CONSIGNE:
Remplacez "Commission" par "Délégation" dans le passage du texte sur l'interdiction de la dissimulation du visage qui commence à "Prochaine étape: le" et se termine à "voix contre 2.", puis recopiez ce passage ainsi modifié.

EXTRAIT DU TEXTE:
------------------------------------------------------------

En voulant interdire totalement la dissimulation du visage sur la voie public, l’initiative ne vise pas seulement les musulmanes voilées, mais également les manifestants cagoulés, qu’il s’agisse d’autonomistes de gauche ou de hooligans. Selon le comité d’initiative, c’est la raison pour laquelle l’initiative n’est pas en contradiction avec l’interdiction de toute discrimination. Il s’attend dès lors à un large soutien de l’ensemble de la classe politique.
Prochaine étape: le Grand Conseil tessinois va examiner la validité de l’initiative. Pour ce faire, il devra se pencher sur les questions de respect du droit supérieur, d’unité de la forme et de la matière, sans oublier l’exécutabilité.
La Commission des institutions politiques du Conseil des Etats s’oppose à une telle interdiction au niveau national
En janvier 2011, la Commission des institutions politiques du Conseil des Etats (CIP-E) s'est prononcée sur une initiative du canton d’Argovie. Celle-ci demandait l'interdiction, sous peine de sanctions pénales, de couvrir le visage dans les lieux publics. La Commission a rejeté cette initiative cantonale par 8 voix contre 2.
La CIP-E a tout d’abord constaté que des interdictions du port de la cagoule dans les lieus publics existaient déjà dans un certains cantons, mais présentaient d'importantes difficultés de mise-en-oeuvre, notamment lors de grandes manifestations. D'après elle, l’adoption d’une réglementation nationale ne permetterait pas de remédier à ces diffucultés et n’apporterait donc aucune contribution substantielle à une amélioration du sentiment de sécurité lors de grandes manifestations.
La Commission a constaté de plus que la motivation des initiants était moins liée à la nécessité de s’attaquer à certains fauteurs de trouble qu'à la volonté de lutter contre le port de voiles religieux. Elle a ainsi émis des doutes sur la proportionnalité d’une interdiction de dissimulation du visage pour cause de religion, sachant que le port de la burka/niquab reste un phénomène marginal en Suisse et ne présente pas de problème véritable. Une telle interdiction pourrait en outre envoyer un signal négatif aux touristes provenant des pays arabes et nuire à ce secteur de l'économie suisse.
Analyse
Une interdiction de dissimer son visage sur l’ensemble du domaine public touche non seulement la liberté personnelle, voire la liberté d’expression, mais également et surtout la protection de la liberté de conscience et de croyance garantie par l'article 15 de la Constitution hélvétique. Toute restriction à ces droits doit donc être soumise aux condition de l'article 36 Cst. Des considérations relatives à la sécurité et à l’ordre publics peuvent éventuellement justifier une interdiction de se couvrir le visage lors de manifestations soumises à autorisation, tel que c'est le cas déjà dans plusieurs cantons. Elle peut également justifier certaines interdictions limités dans le temps et l'espace, comme par exemple dans les banques ou les aéroports. Une interdiction de durée indéterminée et valable sur l’ensemble du domaine public ne semble cenpendant pas de nature à respecter les exigences de la Constitution fédérale.
Si l’initiative tessinoise devait être validée, puis acceptée, l’Assemblée fédérale devrait à nouveau se pencher sur cette thématique, puisque c'est à elle qu'il revient de garantir les constitutions cantonales aux termes de l’article 51 al. 2 combiné avec l’article 172 al. 2 Cst. A la lumière des prises de position adoptées jusqu’à présent par le Conseil fédéral, il n’est pas exclu que la modification constitutionnelle envisagée au Tessin soit rejetée pour cause de non-conformité avec le droit fédéral.

------------------------------------------------------------

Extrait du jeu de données
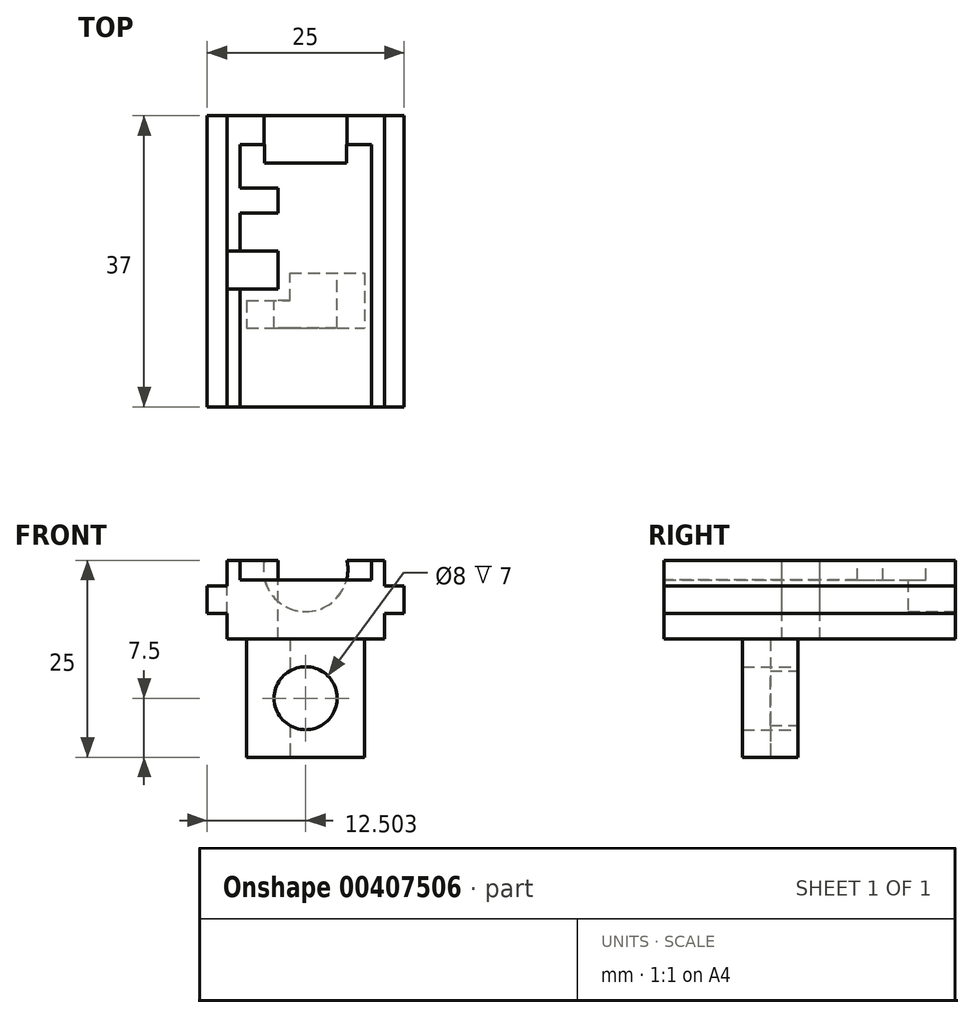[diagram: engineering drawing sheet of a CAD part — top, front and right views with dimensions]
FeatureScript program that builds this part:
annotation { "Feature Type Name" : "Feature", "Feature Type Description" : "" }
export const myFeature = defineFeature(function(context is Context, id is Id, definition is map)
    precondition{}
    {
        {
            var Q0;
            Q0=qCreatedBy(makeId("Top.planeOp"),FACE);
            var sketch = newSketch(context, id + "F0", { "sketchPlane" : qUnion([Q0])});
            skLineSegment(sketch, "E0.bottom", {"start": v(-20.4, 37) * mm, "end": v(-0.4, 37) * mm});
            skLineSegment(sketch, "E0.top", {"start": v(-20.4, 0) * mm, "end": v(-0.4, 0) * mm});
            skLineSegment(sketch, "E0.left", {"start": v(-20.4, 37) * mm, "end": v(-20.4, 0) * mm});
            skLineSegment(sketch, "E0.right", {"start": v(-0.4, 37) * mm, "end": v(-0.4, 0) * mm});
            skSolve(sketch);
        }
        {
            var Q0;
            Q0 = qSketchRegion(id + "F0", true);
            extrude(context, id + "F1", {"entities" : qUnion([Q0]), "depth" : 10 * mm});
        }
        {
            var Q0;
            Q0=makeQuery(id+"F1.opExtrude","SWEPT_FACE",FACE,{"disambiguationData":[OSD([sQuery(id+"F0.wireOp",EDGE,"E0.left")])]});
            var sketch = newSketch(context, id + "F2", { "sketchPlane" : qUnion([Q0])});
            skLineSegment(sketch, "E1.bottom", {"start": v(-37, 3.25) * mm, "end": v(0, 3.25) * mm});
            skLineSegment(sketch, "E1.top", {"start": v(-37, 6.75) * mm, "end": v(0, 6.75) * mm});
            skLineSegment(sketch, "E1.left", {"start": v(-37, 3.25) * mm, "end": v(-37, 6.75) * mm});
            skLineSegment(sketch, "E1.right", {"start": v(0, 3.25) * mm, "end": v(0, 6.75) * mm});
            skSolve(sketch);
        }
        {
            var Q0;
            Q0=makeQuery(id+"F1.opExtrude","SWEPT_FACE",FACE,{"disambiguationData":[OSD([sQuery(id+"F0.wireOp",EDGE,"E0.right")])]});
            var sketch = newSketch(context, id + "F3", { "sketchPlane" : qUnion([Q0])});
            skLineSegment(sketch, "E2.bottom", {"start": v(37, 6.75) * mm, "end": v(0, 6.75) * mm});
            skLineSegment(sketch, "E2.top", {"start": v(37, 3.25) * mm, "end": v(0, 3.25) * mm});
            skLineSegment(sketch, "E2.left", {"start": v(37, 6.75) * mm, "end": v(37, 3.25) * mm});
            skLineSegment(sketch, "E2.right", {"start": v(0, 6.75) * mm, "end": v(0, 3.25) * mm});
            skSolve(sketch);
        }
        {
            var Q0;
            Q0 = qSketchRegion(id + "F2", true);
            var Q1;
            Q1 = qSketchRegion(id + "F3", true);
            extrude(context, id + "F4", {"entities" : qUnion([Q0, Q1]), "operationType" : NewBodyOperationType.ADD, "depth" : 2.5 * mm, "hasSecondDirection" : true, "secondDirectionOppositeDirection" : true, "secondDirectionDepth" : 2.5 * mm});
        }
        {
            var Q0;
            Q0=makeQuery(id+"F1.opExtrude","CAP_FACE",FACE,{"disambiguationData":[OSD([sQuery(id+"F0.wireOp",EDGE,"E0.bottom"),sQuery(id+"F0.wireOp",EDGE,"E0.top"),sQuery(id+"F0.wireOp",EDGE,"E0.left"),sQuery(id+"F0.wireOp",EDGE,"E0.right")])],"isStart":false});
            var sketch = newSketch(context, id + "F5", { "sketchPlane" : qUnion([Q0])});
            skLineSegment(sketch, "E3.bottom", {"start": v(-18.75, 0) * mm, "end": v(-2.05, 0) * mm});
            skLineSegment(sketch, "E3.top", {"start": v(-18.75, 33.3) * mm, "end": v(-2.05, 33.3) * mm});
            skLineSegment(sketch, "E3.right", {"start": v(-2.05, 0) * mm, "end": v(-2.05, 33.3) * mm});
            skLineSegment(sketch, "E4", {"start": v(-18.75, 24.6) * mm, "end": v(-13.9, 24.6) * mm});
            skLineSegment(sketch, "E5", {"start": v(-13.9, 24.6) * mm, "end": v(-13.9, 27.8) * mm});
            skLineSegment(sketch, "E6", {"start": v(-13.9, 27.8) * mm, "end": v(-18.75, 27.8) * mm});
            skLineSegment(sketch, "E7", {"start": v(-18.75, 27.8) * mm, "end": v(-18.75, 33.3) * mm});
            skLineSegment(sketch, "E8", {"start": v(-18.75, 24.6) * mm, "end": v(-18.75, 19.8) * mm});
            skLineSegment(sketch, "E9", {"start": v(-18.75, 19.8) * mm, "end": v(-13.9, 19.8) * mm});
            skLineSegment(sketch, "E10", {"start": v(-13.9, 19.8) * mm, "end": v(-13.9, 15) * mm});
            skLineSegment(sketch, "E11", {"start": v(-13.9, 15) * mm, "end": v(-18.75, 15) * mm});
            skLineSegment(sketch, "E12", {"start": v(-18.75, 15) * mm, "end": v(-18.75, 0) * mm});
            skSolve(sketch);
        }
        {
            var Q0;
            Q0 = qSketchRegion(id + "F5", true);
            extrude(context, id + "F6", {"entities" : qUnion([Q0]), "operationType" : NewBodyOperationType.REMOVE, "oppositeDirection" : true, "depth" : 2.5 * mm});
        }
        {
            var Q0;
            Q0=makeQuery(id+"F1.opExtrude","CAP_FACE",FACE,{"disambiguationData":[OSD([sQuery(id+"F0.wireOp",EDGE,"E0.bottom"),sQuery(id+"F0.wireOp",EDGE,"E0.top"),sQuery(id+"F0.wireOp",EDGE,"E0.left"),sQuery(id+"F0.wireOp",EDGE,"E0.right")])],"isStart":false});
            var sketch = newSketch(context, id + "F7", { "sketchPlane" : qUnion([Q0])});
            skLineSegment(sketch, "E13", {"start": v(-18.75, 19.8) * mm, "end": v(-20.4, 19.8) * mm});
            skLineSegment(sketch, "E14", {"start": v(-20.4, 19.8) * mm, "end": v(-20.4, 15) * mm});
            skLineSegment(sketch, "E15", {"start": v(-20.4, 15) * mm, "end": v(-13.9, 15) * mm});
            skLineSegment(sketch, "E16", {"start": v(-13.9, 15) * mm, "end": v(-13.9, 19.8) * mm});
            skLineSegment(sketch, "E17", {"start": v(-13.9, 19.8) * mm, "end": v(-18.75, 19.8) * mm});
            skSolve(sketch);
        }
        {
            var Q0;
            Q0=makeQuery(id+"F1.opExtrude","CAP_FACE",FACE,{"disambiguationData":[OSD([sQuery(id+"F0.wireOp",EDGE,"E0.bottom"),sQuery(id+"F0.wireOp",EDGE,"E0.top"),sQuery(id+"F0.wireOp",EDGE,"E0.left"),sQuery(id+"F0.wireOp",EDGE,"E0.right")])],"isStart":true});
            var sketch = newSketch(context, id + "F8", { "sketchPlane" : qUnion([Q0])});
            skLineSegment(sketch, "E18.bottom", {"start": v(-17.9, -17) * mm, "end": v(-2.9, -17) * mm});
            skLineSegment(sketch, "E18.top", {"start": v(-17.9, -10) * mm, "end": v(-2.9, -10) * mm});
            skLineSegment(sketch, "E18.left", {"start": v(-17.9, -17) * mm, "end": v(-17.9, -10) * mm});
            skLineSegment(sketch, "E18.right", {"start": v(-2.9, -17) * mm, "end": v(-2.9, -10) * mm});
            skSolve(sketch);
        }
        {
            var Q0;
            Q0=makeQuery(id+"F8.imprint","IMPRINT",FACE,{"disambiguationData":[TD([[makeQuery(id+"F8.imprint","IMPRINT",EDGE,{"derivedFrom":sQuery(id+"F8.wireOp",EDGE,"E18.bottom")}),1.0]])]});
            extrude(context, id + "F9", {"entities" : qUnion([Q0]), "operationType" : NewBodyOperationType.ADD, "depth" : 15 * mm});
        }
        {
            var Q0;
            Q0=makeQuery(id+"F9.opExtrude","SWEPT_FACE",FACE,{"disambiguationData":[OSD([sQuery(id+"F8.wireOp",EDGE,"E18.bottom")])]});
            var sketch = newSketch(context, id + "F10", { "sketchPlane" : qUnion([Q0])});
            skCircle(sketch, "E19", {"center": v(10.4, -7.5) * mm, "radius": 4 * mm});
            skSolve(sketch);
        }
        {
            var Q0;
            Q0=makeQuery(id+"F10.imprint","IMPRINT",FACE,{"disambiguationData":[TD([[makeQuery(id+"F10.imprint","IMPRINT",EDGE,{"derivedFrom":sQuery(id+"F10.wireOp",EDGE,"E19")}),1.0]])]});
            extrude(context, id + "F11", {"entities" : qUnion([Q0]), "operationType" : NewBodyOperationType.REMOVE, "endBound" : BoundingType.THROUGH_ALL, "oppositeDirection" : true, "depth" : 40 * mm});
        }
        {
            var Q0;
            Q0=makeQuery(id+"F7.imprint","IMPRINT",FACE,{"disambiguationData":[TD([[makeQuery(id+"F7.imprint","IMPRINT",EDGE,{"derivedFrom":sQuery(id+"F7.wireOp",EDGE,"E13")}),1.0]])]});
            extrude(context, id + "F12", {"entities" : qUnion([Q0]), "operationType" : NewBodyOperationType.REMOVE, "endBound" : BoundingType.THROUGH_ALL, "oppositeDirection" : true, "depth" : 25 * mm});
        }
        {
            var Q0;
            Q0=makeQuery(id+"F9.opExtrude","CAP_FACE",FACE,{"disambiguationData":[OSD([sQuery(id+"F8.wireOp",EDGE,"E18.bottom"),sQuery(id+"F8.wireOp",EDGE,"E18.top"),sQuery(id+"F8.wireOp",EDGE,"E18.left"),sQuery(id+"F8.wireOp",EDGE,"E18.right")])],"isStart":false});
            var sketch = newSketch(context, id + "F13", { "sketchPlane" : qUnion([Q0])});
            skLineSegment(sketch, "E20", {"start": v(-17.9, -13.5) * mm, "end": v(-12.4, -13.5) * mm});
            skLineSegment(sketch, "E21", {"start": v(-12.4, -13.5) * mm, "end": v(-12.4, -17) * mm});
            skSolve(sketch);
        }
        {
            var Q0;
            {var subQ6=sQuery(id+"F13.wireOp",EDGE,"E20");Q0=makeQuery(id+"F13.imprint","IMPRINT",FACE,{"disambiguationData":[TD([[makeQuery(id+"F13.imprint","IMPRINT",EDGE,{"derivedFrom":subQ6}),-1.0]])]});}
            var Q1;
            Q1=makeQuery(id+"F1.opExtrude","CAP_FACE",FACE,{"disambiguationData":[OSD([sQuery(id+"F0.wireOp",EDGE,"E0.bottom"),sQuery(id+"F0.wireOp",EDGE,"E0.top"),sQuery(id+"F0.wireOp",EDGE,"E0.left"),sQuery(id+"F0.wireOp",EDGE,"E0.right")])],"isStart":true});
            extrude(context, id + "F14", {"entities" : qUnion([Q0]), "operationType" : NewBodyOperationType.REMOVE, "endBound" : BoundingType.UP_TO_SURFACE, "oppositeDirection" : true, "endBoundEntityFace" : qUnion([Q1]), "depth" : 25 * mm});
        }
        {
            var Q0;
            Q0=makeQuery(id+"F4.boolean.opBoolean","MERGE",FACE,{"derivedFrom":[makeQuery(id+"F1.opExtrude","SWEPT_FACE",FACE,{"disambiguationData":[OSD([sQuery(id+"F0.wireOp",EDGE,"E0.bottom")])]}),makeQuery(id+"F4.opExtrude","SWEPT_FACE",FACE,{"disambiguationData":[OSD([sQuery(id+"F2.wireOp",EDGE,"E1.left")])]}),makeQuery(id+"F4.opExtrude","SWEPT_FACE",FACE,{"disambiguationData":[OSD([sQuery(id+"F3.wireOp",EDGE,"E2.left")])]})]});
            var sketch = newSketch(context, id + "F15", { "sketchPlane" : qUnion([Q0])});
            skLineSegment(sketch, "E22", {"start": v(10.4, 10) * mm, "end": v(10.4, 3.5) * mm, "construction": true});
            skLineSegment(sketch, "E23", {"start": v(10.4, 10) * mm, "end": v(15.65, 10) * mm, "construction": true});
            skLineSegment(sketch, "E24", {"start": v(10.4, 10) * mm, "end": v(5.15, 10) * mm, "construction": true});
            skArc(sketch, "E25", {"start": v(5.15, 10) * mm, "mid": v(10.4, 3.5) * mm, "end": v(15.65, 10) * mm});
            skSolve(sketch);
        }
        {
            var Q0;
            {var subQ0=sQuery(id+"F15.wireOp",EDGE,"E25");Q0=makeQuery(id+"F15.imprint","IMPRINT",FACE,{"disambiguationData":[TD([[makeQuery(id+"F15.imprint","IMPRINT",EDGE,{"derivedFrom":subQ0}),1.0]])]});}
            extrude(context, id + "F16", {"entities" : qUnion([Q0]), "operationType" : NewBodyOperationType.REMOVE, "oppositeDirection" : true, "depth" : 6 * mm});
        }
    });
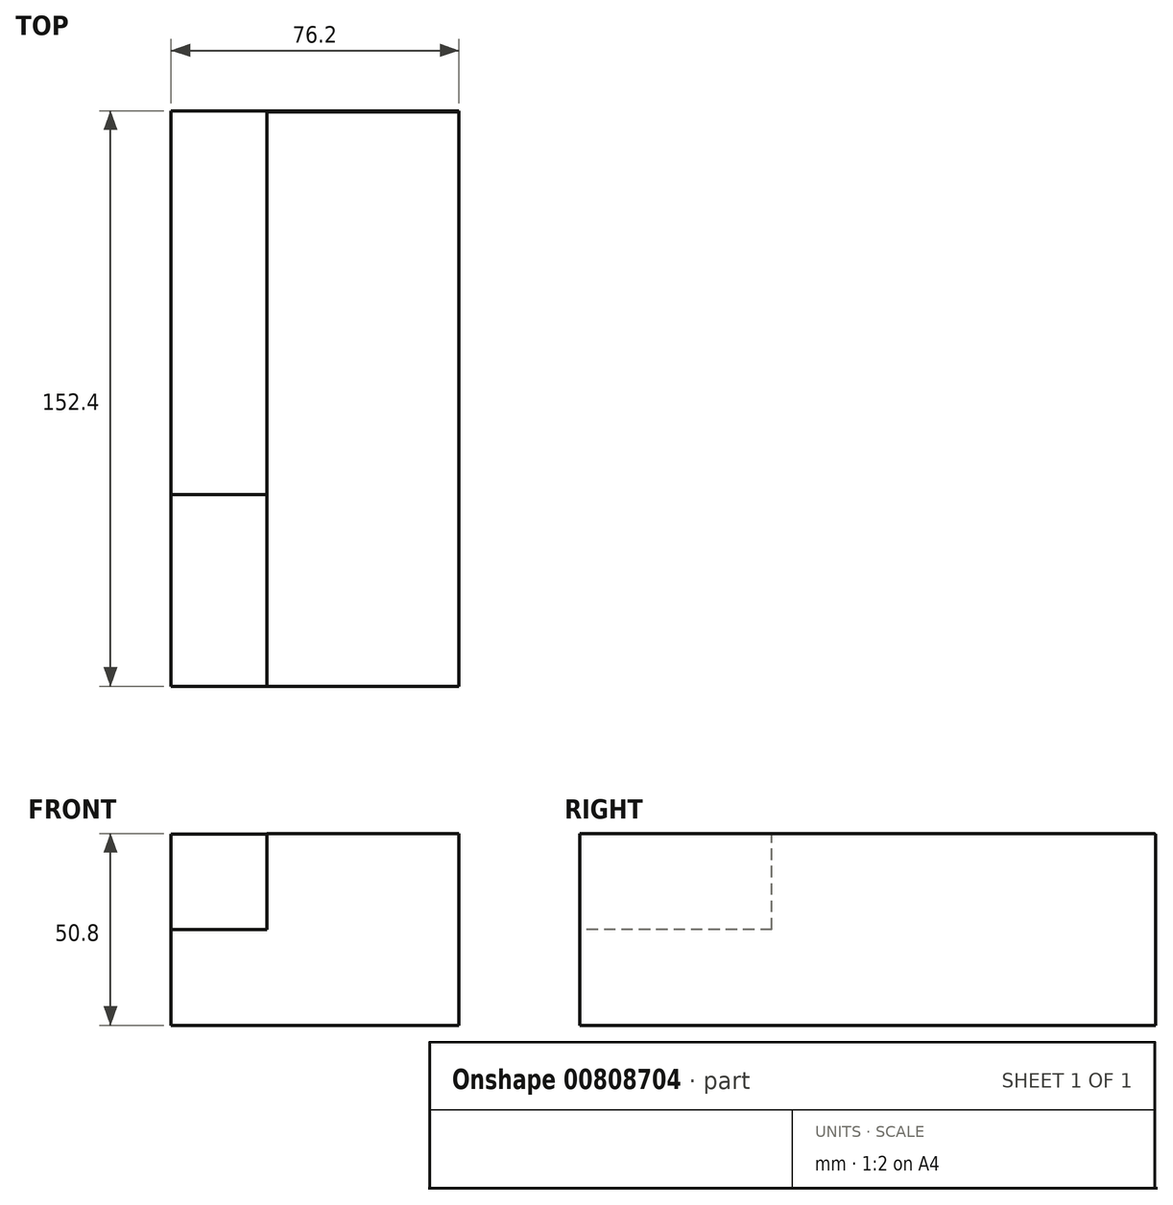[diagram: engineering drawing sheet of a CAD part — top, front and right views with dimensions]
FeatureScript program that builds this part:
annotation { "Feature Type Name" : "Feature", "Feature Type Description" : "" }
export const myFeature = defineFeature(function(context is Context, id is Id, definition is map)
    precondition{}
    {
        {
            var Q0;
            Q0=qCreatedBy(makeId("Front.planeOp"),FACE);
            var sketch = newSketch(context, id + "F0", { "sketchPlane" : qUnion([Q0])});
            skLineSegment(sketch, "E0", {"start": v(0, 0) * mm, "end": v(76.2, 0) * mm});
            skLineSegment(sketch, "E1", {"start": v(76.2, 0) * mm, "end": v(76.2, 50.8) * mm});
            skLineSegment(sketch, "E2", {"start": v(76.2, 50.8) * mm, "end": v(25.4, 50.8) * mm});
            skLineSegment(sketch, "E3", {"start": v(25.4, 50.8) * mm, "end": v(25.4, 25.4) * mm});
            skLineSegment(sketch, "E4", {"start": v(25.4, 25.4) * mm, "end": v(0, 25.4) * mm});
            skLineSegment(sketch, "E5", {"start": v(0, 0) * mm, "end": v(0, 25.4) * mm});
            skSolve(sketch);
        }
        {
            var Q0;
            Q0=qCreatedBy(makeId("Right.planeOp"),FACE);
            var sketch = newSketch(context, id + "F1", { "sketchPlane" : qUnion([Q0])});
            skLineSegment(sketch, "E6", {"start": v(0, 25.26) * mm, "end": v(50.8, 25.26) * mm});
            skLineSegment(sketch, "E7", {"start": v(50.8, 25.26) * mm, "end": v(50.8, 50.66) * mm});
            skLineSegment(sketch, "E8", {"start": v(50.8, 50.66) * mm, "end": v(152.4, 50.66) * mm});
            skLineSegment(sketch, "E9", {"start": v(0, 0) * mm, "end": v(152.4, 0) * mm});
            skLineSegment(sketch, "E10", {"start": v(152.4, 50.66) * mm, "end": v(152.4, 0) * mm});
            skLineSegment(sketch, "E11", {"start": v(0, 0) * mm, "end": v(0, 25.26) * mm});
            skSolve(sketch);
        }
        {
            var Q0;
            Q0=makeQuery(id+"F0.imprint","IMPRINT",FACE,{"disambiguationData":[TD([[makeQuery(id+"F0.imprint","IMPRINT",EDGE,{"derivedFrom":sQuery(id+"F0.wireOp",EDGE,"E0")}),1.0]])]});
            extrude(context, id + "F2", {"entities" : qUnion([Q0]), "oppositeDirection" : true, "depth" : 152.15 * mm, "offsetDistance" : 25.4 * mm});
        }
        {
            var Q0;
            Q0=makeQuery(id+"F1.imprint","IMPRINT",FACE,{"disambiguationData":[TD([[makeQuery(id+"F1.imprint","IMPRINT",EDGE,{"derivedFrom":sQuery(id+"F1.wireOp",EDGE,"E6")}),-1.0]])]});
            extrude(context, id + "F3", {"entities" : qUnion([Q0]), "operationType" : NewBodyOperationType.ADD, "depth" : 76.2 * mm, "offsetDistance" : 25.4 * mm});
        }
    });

------------------------------------------------------------

RÉSULTAT:
Prochaine étape: le Grand Conseil tessinois va examiner la validité de l’initiative. Pour ce faire, il devra se pencher sur les questions de respect du droit supérieur, d’unité de la forme et de la matière, sans oublier l’exécutabilité.
La Délégation des institutions politiques du Conseil des Etats s’oppose à une telle interdiction au niveau national
En janvier 2011, la Délégation des institutions politiques du Conseil des Etats (CIP-E) s'est prononcée sur une initiative du canton d’Argovie. Celle-ci demandait l'interdiction, sous peine de sanctions pénales, de couvrir le visage dans les lieux publics. La Délégation a rejeté cette initiative cantonale par 8 voix contre 2.